*** PASSAGE TO READ ***

Figure 1.H. pylori CagA: host cell interaction. Upon delivery into gastric epithelial cells via the bacterial type IV secretion system, H. pylori CagA localizes to the inner face of the plasma membrane where it undergoes tyrosine phosphorylation at the C-terminal EPIYA segments termed EPIYA-A, EPIYA-B and EPIYA-C or EPIYA-D (EPIYA-C in the case of Western CagA and EPIYA-D in the case of East Asian CagA). Delivered CagA then interacts with SHP2 tyrosine phosphatase through EPIYA-C or EPIYA-D segment (EPIYA-C/D) in a tyrosine phosphorylation-dependent manner. The CagA-SHP2 interaction requires both N-SH2 and C-SH2 domains of SHP2. CagA also interacts with the PAR1/MARK family of polarity regulating serine/threonine kinases, comprising PAR1a/MARK3, PAR1b/MARK2, PAR1c/MARK1 and PAR1d/MARK4, via a C-terminal 16-amino acid stretch termed (C)agA-(M)ultimerization (CM) sequence. Of these, PAR1b is a major PAR1 isoform in epithelial cells. CagA directly binds to the catalytic domain of PAR1, thereby suppressing PAR1 kinase activity. Both CagA-SHP2 and CagA-PAR1 interactions have been reported to be involved in induction of the hummingbird phenotype by CagA. Arrows in the inlet indicate cells showing an extremely elongated cell-shape, termed the hummingbird phenotype.

Figure 2. CagA-deregulated signals that mediate hummingbird phenotype. In gastric epithelial cells, CagA-deregulated SHP2 aberrantly activates the ERK MAP kinase signaling pathway via both Ras-dependent and -independent mechanisms. CagA-deregulated SHP2 also inactivates focal adhesion kinase (FAK) by dephosphorylating activating phosphorylation residues, Y576 and Y577, and thereby impairs focal adhesion turnover. The CagA-PAR1b interaction prevents PAR1-dependent inhibitory phosphorylation of GEF-H1, a RhoA-specific GEF, on S885 and S959. As a result, CagA potentiates GEF-H1-dependent RhoA activation, which in turn stimulates RhoA-dependent stress fiber formation.

Figure 3. A model that links polarity regulation and hummingbird phenotype. (A) In polarized epithelial cells, asymmetric distribution of PAR1b and aPKC complex is critical in the establishment and maintenance of apical-basal polarity; PAR1b (red line) localizes to the basal and lateral membrane, while aPKC/PAR3/PAR6 complex (aPKC complex) (green line) localizes to the apical membrane (left). We hypothesize that loss of apical-basal polarity, which is caused by disruption of the tight junction, elicits relocalization of PAR1b and aPKC that promotes the establishment of front-rear polarity. In this model, asymmetric distribution of aPKC complex and PAR1b should be conserved when the cell undergoes conversion of apical-basal polarity to front-rear polarity (middle, shown in solid and dotted lines for aPKC and PAR1b, respectively). As a consequence, PAR1b localizes to the cell rear in a reciprocal manner to the aPKC complex in migrating cells. (B) According to the model proposed in (A), the hummingbird phenotype may represent the loss of front-rear polarity in cells expressing CagA. Molecularly, perturbation of asymmetric distribution of PAR1b and the aPKC complex could be achieved by the inhibition of PAR1b kinase activity upon complex formation with CagA, which not only perturbs the microtubule-dependent cytoskeletal system but also deregulates the actin-dependent cytoskeletal system by inhibiting the PAR1-b-GEF-H1-RhoA signaling axis.

*** End of PASSAGE TO READ ***

# TASKS:
(a) Do the following statements agree with the figure legends on H. pylori CagA? For each, answer yes or no and quote the words of the legends that settle it. (i) CagA binds the catalytic domain of PAR1 and suppresses its kinase activity. (ii) The CagA-SHP2 interaction requires only the N-SH2 domain of SHP2. (iii) In polarized epithelial cells, PAR1b localizes to the apical membrane.
(b) From the figure legends on H. pylori CagA, extract everything from "Figure 2. CagA-deregulated signals" down to "stress fiber formation.".

*** DATA FOR ANALYSIS ***

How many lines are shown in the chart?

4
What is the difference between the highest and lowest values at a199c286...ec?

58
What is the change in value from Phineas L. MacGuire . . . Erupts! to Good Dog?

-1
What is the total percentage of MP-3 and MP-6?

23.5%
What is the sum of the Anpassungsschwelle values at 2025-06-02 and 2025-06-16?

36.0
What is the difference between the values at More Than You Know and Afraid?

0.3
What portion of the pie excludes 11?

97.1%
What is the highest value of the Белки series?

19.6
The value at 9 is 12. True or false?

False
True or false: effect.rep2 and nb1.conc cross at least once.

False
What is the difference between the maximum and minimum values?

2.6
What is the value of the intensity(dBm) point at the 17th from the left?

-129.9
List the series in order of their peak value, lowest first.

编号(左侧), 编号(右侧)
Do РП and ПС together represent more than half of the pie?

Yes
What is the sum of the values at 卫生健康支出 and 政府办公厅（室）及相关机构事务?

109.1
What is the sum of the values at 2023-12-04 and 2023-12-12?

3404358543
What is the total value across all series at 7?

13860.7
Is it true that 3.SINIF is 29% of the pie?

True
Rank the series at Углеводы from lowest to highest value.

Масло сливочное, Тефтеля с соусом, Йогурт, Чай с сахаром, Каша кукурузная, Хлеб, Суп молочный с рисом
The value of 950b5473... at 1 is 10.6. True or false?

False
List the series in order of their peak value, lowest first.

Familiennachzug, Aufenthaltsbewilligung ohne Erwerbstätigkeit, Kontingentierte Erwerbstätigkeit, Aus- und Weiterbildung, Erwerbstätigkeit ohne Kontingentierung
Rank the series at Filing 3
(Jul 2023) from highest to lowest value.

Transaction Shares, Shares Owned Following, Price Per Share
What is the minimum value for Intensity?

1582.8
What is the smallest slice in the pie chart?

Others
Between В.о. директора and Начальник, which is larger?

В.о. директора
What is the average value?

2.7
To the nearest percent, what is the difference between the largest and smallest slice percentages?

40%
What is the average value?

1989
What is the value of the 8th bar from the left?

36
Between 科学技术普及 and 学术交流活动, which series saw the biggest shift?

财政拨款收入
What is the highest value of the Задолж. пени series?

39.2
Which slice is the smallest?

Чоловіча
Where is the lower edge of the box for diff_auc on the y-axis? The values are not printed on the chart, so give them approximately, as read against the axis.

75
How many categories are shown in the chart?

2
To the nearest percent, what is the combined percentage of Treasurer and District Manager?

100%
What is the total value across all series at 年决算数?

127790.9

*** End of DATA FOR ANALYSIS ***

# ANSWERS TO THIS EXERCISE:
(a)
(i) Yes: "CagA directly binds to the catalytic domain of PAR1, thereby suppressing PAR1 kinase activity."
(ii) No: "The CagA-SHP2 interaction requires both N-SH2 and C-SH2 domains of SHP2."
(iii) No: "PAR1b (red line) localizes to the basal and lateral membrane"

(b)
Figure 2. CagA-deregulated signals that mediate hummingbird phenotype. In gastric epithelial cells, CagA-deregulated SHP2 aberrantly activates the ERK MAP kinase signaling pathway via both Ras-dependent and -independent mechanisms. CagA-deregulated SHP2 also inactivates focal adhesion kinase (FAK) by dephosphorylating activating phosphorylation residues, Y576 and Y577, and thereby impairs focal adhesion turnover. The CagA-PAR1b interaction prevents PAR1-dependent inhibitory phosphorylation of GEF-H1, a RhoA-specific GEF, on S885 and S959. As a result, CagA potentiates GEF-H1-dependent RhoA activation, which in turn stimulates RhoA-dependent stress fiber formation.